═══ Source records ═══

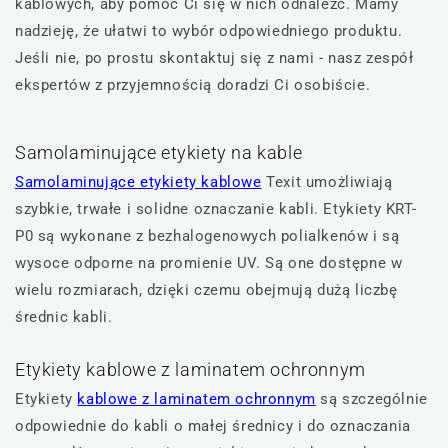
kablowych, aby pomóc Ci się w nich odnaleźć. Mamy
nadzieję, że ułatwi to wybór odpowiedniego produktu.
Jeśli nie, po prostu skontaktuj się z nami - nasz zespół
ekspertów z przyjemnością doradzi Ci osobiście.
Samolaminujące etykiety na kable
Samolaminujące etykiety kablowe
Texit umożliwiają
szybkie, trwałe i solidne oznaczanie kabli. Etykiety KRT-
P0 są wykonane z bezhalogenowych polialkenów i są
wysoce odporne na promienie UV. Są one dostępne w
wielu rozmiarach, dzięki czemu obejmują dużą liczbę
średnic kabli.
Etykiety kablowe z laminatem ochronnym
Etykiety
kablowe z laminatem ochronnym
są szczególnie
odpowiednie do kabli o małej średnicy i do oznaczania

═══

Taking the entries above, write out exactly each line from the one holding "ekspertów z przyjemnością" to the one holding "wysoce odporne na", both included, and stop there.

== Task solution ==
ekspertów z przyjemnością doradzi Ci osobiście.
Samolaminujące etykiety na kable
Samolaminujące etykiety kablowe
Texit umożliwiają
szybkie, trwałe i solidne oznaczanie kabli. Etykiety KRT-
P0 są wykonane z bezhalogenowych polialkenów i są
wysoce odporne na promienie UV. Są one dostępne w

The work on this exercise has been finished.